Retype the listing that follows, exactly as written.

======

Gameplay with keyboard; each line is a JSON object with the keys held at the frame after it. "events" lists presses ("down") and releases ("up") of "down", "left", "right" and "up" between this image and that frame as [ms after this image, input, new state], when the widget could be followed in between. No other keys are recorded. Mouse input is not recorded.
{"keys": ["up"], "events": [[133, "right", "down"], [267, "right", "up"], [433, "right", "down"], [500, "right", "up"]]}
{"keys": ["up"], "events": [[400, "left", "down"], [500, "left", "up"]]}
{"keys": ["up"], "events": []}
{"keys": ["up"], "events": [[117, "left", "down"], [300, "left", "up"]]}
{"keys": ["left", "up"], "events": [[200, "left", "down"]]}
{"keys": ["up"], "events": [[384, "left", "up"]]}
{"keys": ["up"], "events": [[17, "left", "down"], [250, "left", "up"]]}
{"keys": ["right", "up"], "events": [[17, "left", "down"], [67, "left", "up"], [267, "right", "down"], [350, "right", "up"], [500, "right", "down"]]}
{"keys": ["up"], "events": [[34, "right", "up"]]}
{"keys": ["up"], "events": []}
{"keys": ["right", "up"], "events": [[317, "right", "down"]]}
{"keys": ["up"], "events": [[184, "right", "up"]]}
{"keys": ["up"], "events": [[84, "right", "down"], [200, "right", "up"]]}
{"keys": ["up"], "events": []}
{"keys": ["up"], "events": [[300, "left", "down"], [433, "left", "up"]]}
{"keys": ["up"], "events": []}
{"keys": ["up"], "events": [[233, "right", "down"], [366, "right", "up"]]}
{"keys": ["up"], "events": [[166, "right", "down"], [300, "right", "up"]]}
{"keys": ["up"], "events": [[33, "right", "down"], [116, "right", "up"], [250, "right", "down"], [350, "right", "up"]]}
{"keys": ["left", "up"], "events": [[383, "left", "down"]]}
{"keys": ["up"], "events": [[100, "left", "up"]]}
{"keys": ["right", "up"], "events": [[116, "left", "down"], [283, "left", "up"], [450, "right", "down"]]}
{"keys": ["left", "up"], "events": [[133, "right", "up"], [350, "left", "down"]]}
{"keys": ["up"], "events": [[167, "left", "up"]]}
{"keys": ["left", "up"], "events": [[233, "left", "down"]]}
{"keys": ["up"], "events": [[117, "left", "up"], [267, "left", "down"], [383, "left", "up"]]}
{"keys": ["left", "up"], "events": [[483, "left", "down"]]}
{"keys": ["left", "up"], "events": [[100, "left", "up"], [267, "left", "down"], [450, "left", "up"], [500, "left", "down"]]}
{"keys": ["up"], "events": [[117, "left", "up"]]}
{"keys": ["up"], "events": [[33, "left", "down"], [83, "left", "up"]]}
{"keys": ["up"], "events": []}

======

#### [OUTPUT FOR THIS TASK]
Gameplay with keyboard; each line is a JSON object with the keys held at the frame after it. "events" lists presses ("down") and releases ("up") of "down", "left", "right" and "up" between this image and that frame as [ms after this image, input, new state], when the widget could be followed in between. No other keys are recorded. Mouse input is not recorded.
{"keys": ["up"], "events": [[133, "right", "down"], [267, "right", "up"], [433, "right", "down"], [500, "right", "up"]]}
{"keys": ["up"], "events": [[400, "left", "down"], [500, "left", "up"]]}
{"keys": ["up"], "events": []}
{"keys": ["up"], "events": [[117, "left", "down"], [300, "left", "up"]]}
{"keys": ["left", "up"], "events": [[200, "left", "down"]]}
{"keys": ["up"], "events": [[384, "left", "up"]]}
{"keys": ["up"], "events": [[17, "left", "down"], [250, "left", "up"]]}
{"keys": ["right", "up"], "events": [[17, "left", "down"], [67, "left", "up"], [267, "right", "down"], [350, "right", "up"], [500, "right", "down"]]}
{"keys": ["up"], "events": [[34, "right", "up"]]}
{"keys": ["up"], "events": []}
{"keys": ["right", "up"], "events": [[317, "right", "down"]]}
{"keys": ["up"], "events": [[184, "right", "up"]]}
{"keys": ["up"], "events": [[84, "right", "down"], [200, "right", "up"]]}
{"keys": ["up"], "events": []}
{"keys": ["up"], "events": [[300, "left", "down"], [433, "left", "up"]]}
{"keys": ["up"], "events": []}
{"keys": ["up"], "events": [[233, "right", "down"], [366, "right", "up"]]}
{"keys": ["up"], "events": [[166, "right", "down"], [300, "right", "up"]]}
{"keys": ["up"], "events": [[33, "right", "down"], [116, "right", "up"], [250, "right", "down"], [350, "right", "up"]]}
{"keys": ["left", "up"], "events": [[383, "left", "down"]]}
{"keys": ["up"], "events": [[100, "left", "up"]]}
{"keys": ["right", "up"], "events": [[116, "left", "down"], [283, "left", "up"], [450, "right", "down"]]}
{"keys": ["left", "up"], "events": [[133, "right", "up"], [350, "left", "down"]]}
{"keys": ["up"], "events": [[167, "left", "up"]]}
{"keys": ["left", "up"], "events": [[233, "left", "down"]]}
{"keys": ["up"], "events": [[117, "left", "up"], [267, "left", "down"], [383, "left", "up"]]}
{"keys": ["left", "up"], "events": [[483, "left", "down"]]}
{"keys": ["left", "up"], "events": [[100, "left", "up"], [267, "left", "down"], [450, "left", "up"], [500, "left", "down"]]}
{"keys": ["up"], "events": [[117, "left", "up"]]}
{"keys": ["up"], "events": [[33, "left", "down"], [83, "left", "up"]]}
{"keys": ["up"], "events": []}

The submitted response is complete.